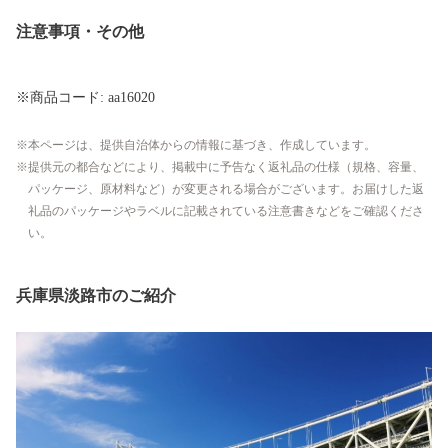
注意事項・その他
※商品コード: aa16020
本ページは、提供自治体からの情報に基づき、作成しています。
提供元の都合などにより、掲載中に予告なく返礼品の仕様（規格、容量、
パッケージ、原材料など）が変更される場合がございます。お届けした返
礼品のパッケージやラベルに記載されている注意書きなどをご確認くださ
い。
兵庫県淡路市のご紹介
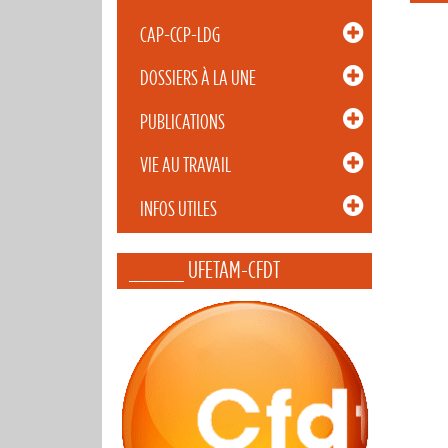
CAP-CCP-LDG
DOSSIERS À LA UNE
PUBLICATIONS
VIE AU TRAVAIL
INFOS UTILES
_____ UFETAM-CFDT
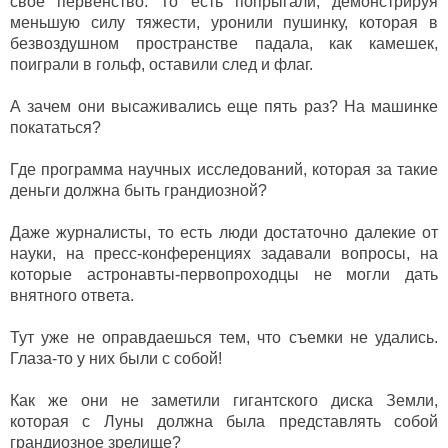
свое первенство. То есть попрыгали, демонстрируя
меньшую силу тяжести, уронили пушинку, которая в
безвоздушном пространстве падала, как камешек,
поиграли в гольф, оставили след и флаг.
А зачем они высаживались еще пять раз? На машинке
покататься?
Где программа научных исследований, которая за такие
деньги должна быть грандиозной?
Даже журналисты, то есть люди достаточно далекие от
науки, на пресс-конференциях задавали вопросы, на
которые астронавты-первопроходцы не могли дать
внятного ответа.
Тут уже не оправдаешься тем, что съемки не удались.
Глаза-то у них были с собой!
Как же они не заметили гигантского диска Земли,
которая с Луны должна была представлять собой
грандиозное зрелище?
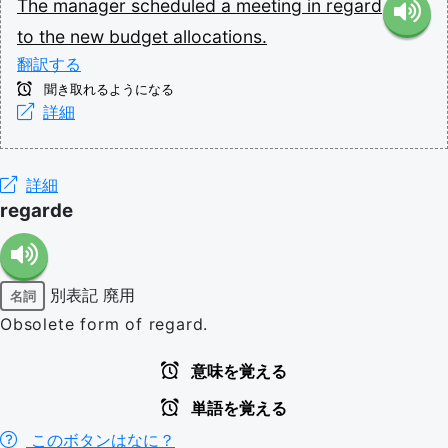
The
manager
scheduled
a
meeting
in
regard
to
the
new
budget
allocations.
翻訳する
聞き取れるようになる
詳細
詳細
regarde
別表記
廃用
名詞
Obsolete form of regard.
意味を覚える
単語を覚える
このボタンはなに？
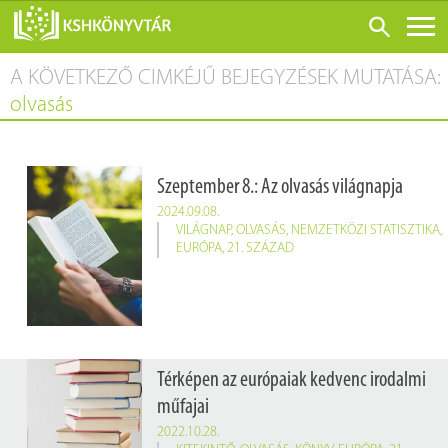
A KÖVETKEZŐ CIMKÉJŰ BEJEGYZÉSEK MUTATÁSA:
ONLINE KATALÓGUS
olvasás
RÓLUNK
LÁTOGATÁS ELŐTT
Szeptember 8.: Az olvasás világnapja
SZOLGÁLTATÁSOK
2024.09.08.
KONFERENCIÁK
VILÁGNAP
,
OLVASÁS
,
NEMZETKÖZI STATISZTIKA
,
EURÓPA
,
21. SZÁZAD
ADATBÁZISOK
BLOG
KIADVÁNYOK
Térképen az európaiak kedvenc irodalmi
műfajai
2022.10.28.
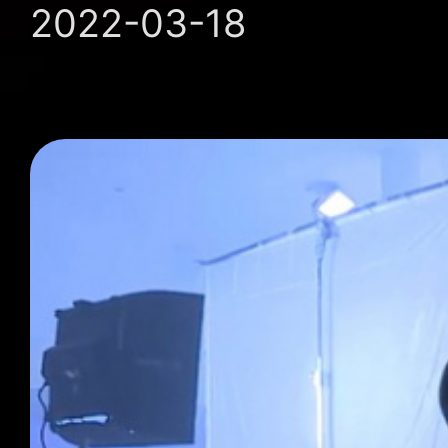
2022-03-18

Work required -
Rewrite the text read from the pages in the material above, replacing "budget" with "marketing" and leaving everything else unchanged. Omit the pictures from your answer.

Task response -
注意事項・その他
※商品コード: aa16020
本ページは、提供自治体からの情報に基づき、作成しています。
提供元の都合などにより、掲載中に予告なく返礼品の仕様（規格、容量、
パッケージ、原材料など）が変更される場合がございます。お届けした返
礼品のパッケージやラベルに記載されている注意書きなどをご確認くださ
い。
兵庫県淡路市のご紹介
CAP-CCP-LDG
DOSSIERS À LA UNE
PUBLICATIONS
VIE AU TRAVAIL
INFOS UTILES
_____ UFETAM-CFDT
свое первенство. То есть попрыгали, демонстрируя
меньшую силу тяжести, уронили пушинку, которая в
безвоздушном пространстве падала, как камешек,
поиграли в гольф, оставили след и флаг.
А зачем они высаживались еще пять раз? На машинке
покататься?
Где программа научных исследований, которая за такие
деньги должна быть грандиозной?
Даже журналисты, то есть люди достаточно далекие от
науки, на пресс-конференциях задавали вопросы, на
которые астронавты-первопроходцы не могли дать
внятного ответа.
Тут уже не оправдаешься тем, что съемки не удались.
Глаза-то у них были с собой!
Как же они не заметили гигантского диска Земли,
которая с Луны должна была представлять собой
грандиозное зрелище?
The
manager
scheduled
a
meeting
in
regard
to
the
new
marketing
allocations.
翻訳する
聞き取れるようになる
詳細
詳細
regarde
別表記
廃用
名詞
Obsolete form of regard.
意味を覚える
単語を覚える
このボタンはなに？
A KÖVETKEZŐ CIMKÉJŰ BEJEGYZÉSEK MUTATÁSA:
ONLINE KATALÓGUS
olvasás
RÓLUNK
LÁTOGATÁS ELŐTT
Szeptember 8.: Az olvasás világnapja
SZOLGÁLTATÁSOK
2024.09.08.
KONFERENCIÁK
VILÁGNAP
,
OLVASÁS
,
NEMZETKÖZI STATISZTIKA
,
EURÓPA
,
21. SZÁZAD
ADATBÁZISOK
BLOG
KIADVÁNYOK
Térképen az európaiak kedvenc irodalmi
műfajai
2022.10.28.
2022-03-18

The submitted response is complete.